┌──
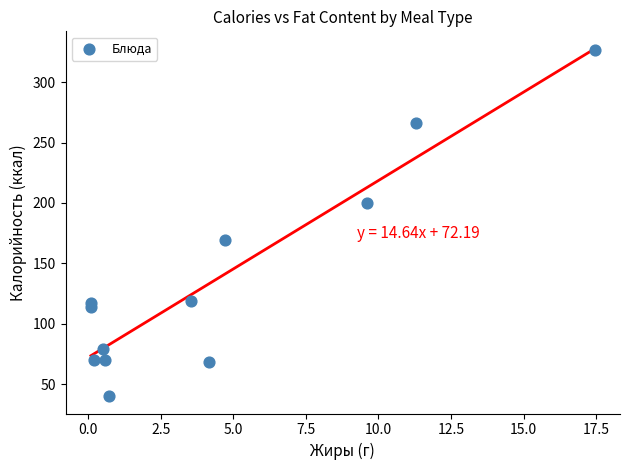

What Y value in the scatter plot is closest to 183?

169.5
└──
┌──
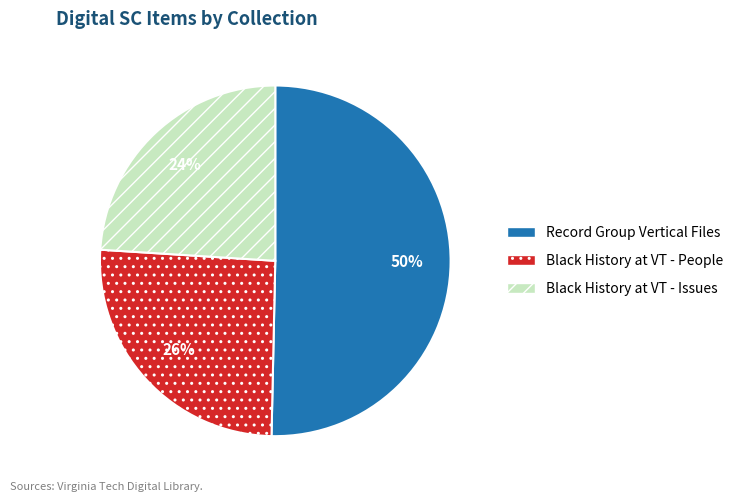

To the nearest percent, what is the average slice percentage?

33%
└──
┌──
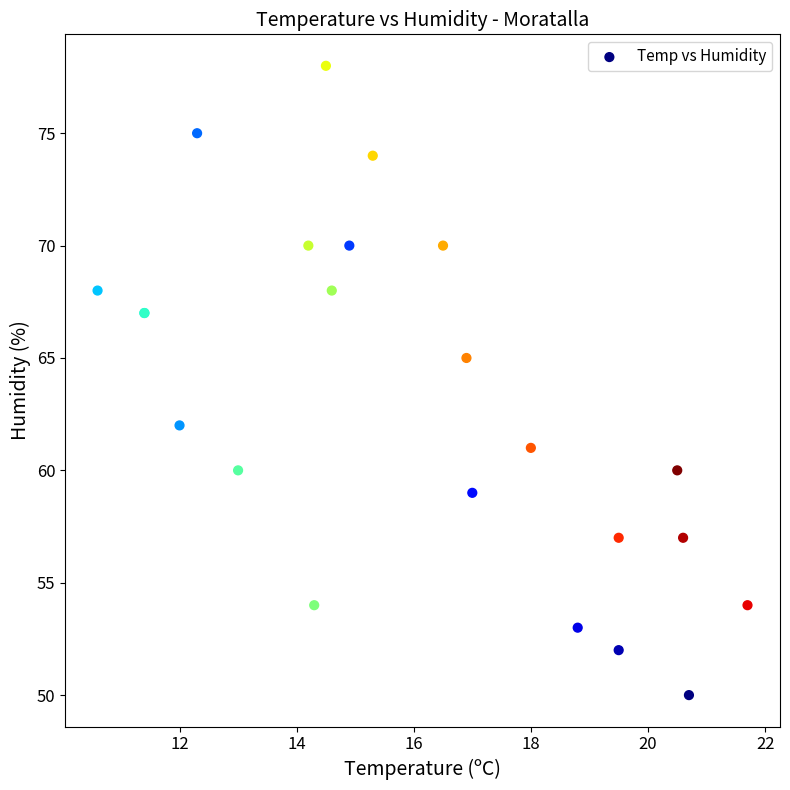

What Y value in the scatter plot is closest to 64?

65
└──
● PROBLEM DETAILS: Identify each line in the records above that contains the string "scatter" and copy those lines. Count a match only if its capitalization is the same.

● OUTPUT BELOW:
What Y value in the scatter plot is closest to 183?
What Y value in the scatter plot is closest to 64?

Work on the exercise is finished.